Inference in ONNX mixed precision model

Hello,

I trained frcnn model with automatic mixed precision and exported it to ONNX. I wonder however how would inference look like programmaticaly to leverage the speed up of mixed precision model, since pytorch uses with autocast():, and I can’t come with an idea how to put it in the inference engine, like onnxruntime.

My specs:
torch==1.6.0+cu101
torchvision==0.7.0+cu101
onnx==1.7.0
onnxruntime-gpu==1.4.0

Model exports just fine:

torch.onnx.export(model, 
                  x, 
                  "model_16.onnx", 
                  verbose=True, do_constant_folding=True, opset_version=12,
                  input_names=input_names, output_names=output_names)

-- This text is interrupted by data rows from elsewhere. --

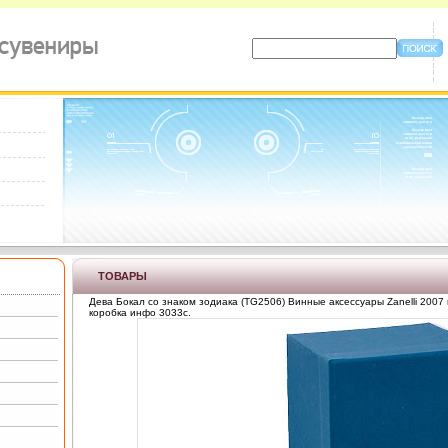
ТОВАРЫ
Дева Бокал со знаком зодиака (TG2506) Винные аксессуары Zanelli 2007 г
коробка инфо 3033c.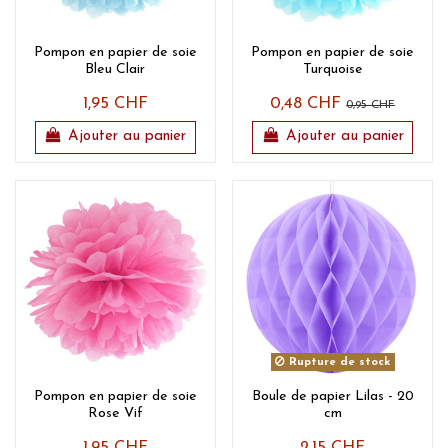
Pompon en papier de soie
Pompon en papier de soie
Bleu Clair
Turquoise
1,95 CHF
0,48 CHF
0,95 CHF
Ajouter au panier
Ajouter au panier
Rupture de stock
Pompon en papier de soie
Boule de papier Lilas - 20
Rose Vif
cm
1,95 CHF
2,15 CHF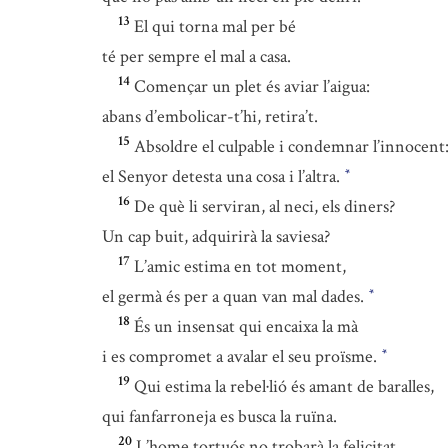
13
El qui torna mal per bé
té per sempre el mal a casa.
14
Començar un plet és aviar l’aigua:
abans d’embolicar-t’hi, retira’t.
15
Absoldre el culpable i condemnar l’innocent
el Senyor detesta una cosa i l’altra.
*
16
De què li serviran, al neci, els diners?
Un cap buit, adquirirà la saviesa?
17
L’amic estima en tot moment,
el germà és per a quan van mal dades.
*
18
És un insensat qui encaixa la mà
i es compromet a avalar el seu proïsme.
*
19
Qui estima la rebel·lió és amant de baralles,
qui fanfarroneja es busca la ruïna.
20
L’home tortuós no trobarà la felicitat,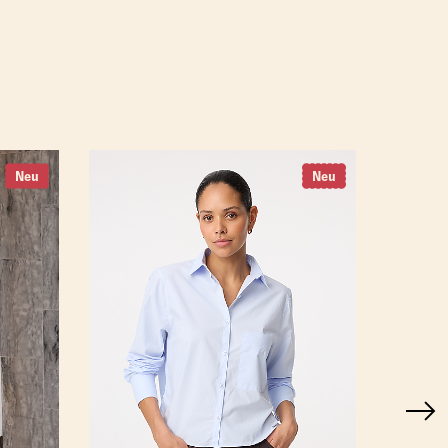
Neu
Neu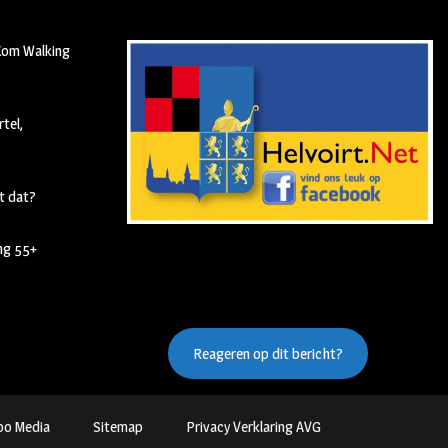
 Kom Walking
tel,
t dat?
ing 55+
Reageren op dit bericht?
oo Media
Sitemap
Privacy Verklaring AVG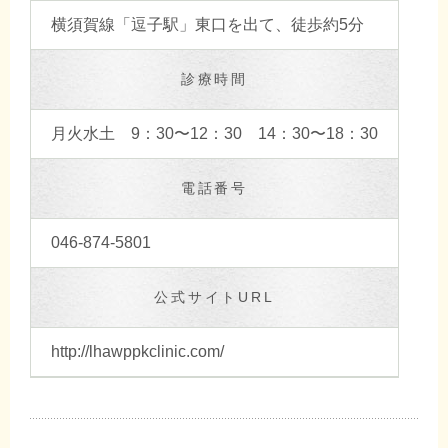
横須賀線「逗子駅」東口を出て、徒歩約5分
診療時間
月火水土 9：30〜12：30 14：30〜18：30
電話番号
046-874-5801
公式サイトURL
http://lhawppkclinic.com/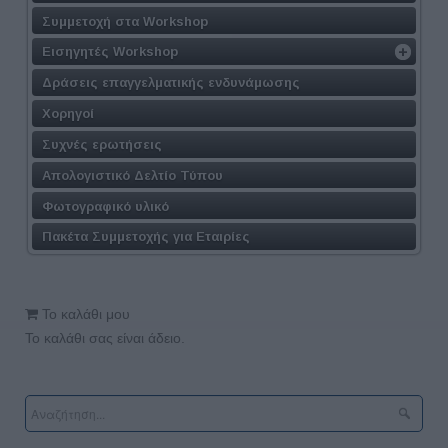
Συμμετοχή στα Workshop
Εισηγητές Workshop
Δράσεις επαγγελματικής ενδυνάμωσης
Χορηγοί
Συχνές ερωτήσεις
Απολογιστικό Δελτίο Τύπου
Φωτογραφικό υλικό
Πακέτα Συμμετοχής για Εταιρίες
Το καλάθι μου
Το καλάθι σας είναι άδειο.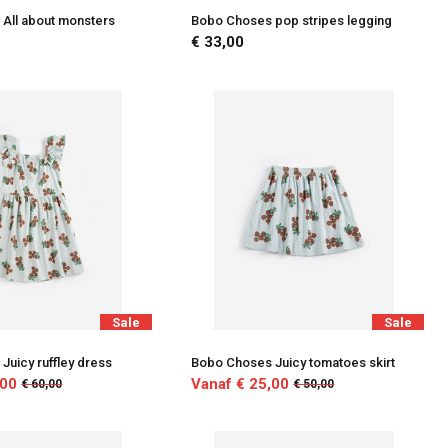
All about monsters
Bobo Choses pop stripes legging
€ 33,00
Sale
Sale
Juicy ruffley dress
Bobo Choses Juicy tomatoes skirt
,00
Vanaf € 25,00
€ 60,00
€ 50,00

But I wonder how to leverage mixed precision speed up here:


import onnxruntime as ort
ort_session = ort.InferenceSession('model_16.onnx')
outputs = ort_session.run(None, {'input': x.numpy()})

I’m not exactly sure how ONNX exports the model, but if tracing is used, the mixed-precision operations might have been already recorded. Do you see any FP16 operations, if you profile the ONNX model?

1 Like

Hello,

thanks for the suggestions. I run the onnx runtime profiler on 16FP model from torch, but I’m not exactly sure how to look for execution of FP16 operations there. I’m attaching the log.
http://www.mediafire.com/file/rel0ze3y963nohv/onnxruntime_profile__2020-08-28_10-35-51.json/file
Here’s the code I used to run the profiler:

import onnxruntime as ort
options = ort.SessionOptions()
options.enable_profiling = True
ort_session = ort.InferenceSession('model_16.onnx', options)
outputs = ort_session.run(None, {'input': images[0].cpu().numpy()})
prof_file = ort_session.end_profiling()

Anyway, if I do simple time measurement for inference, I don’t see much difference. To be honest I expected ONNX model to run faster.

1.Pure torch 16FP model:

from imutils.video import FPS
fps = FPS().start()
for i in range(100):
    images = list(image.to('cuda:0') for image in x)
    with autocast():
        pred = model(images)
    
    fps.update()

fps.stop()
print('Time taken: {:.2f}'.format(fps.elapsed()))
print('~ FPS : {:.2f}'.format(fps.fps()))

Time taken: 2.19
~ FPS : 45.57
  1. Torch->ONNX 16FP model:
import onnxruntime as ort
ort_session = ort.InferenceSession('model_16.onnx')
fps = FPS().start()

for i in range(100):
    outputs = ort_session.run(None, {'input': images[0].cpu().numpy()})
    fps.update()

fps.stop()
print('Time taken: {:.2f}'.format(fps.elapsed()))
print('~ FPS : {:.2f}'.format(fps.fps()))

Time taken: 2.15
~ FPS : 46.61